--- Ausgangstext ---

Das Elektroauto und die Rückkehr des Bergbaus

Wir unterbrechen unsere B-Serie (Boeing – Bahn – Bangladesch) und beginnen nun mit der A-Serie: A wie Auto.

Also gleich. Denn bei Boeing hat am 13. September der Streik begonnen. Fast 33 000 Arbeiter beteiligen sich. Die neu eingestellten begehen bewusst keinen Streikbruch, sondern suchen sich Nebenjobs oder versuchen so über die Runden zu kommen. Eine Arbeiterin sagt: »Das ist die stärkste Solidarität, die ich je gesehen habe.«

Und BMW ruft gerade 1,5 Millionen Autos wegen fehlerhafter Bremsen zurück. Das Bremssystem kommt vom Zulieferer Continental. Dass es keine mechanische Verbindung zwischen Bremspedal und Radbremse mehr gibt, sondern alles nur noch von Elektronik und Software erledigt wird, spielt dabei auch eine Rolle. BMW hat mehr Produktionsschritte ausgelagert als andere – entsprechend viele Rückrufe gibt es: vor einem Monat 1,4 Millionen Autos wegen defekter Airbags, eine Woche später 720 000 Wagen wegen Kurzschlussgefahr einer fehlerhaften Dichtung an einer Wasserpumpe, dann die Tochter Mini 150 000 E-Autos wegen der Batterie, die Feuer fangen könnte.

--- Daten ---

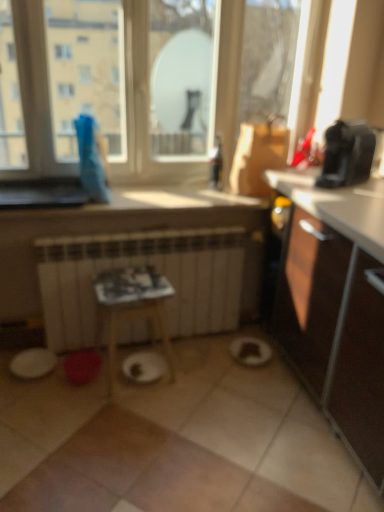
I want to click on vacant space underneath transparent glass window at upper center (from a real-world perspective), so click(154, 182).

---

◆ Aufgabenstellung
Schreiben Sie aus dem Ausgangstext über den Streik bei Boeing und die Rückrufe bei BMW die Stelle von „Und BMW ruft“ bis einschließlich „Feuer fangen könnte.“ wortgetreu ab.

◆ Schriftliche Antwort
Und BMW ruft gerade 1,5 Millionen Autos wegen fehlerhafter Bremsen zurück. Das Bremssystem kommt vom Zulieferer Continental. Dass es keine mechanische Verbindung zwischen Bremspedal und Radbremse mehr gibt, sondern alles nur noch von Elektronik und Software erledigt wird, spielt dabei auch eine Rolle. BMW hat mehr Produktionsschritte ausgelagert als andere – entsprechend viele Rückrufe gibt es: vor einem Monat 1,4 Millionen Autos wegen defekter Airbags, eine Woche später 720 000 Wagen wegen Kurzschlussgefahr einer fehlerhaften Dichtung an einer Wasserpumpe, dann die Tochter Mini 150 000 E-Autos wegen der Batterie, die Feuer fangen könnte.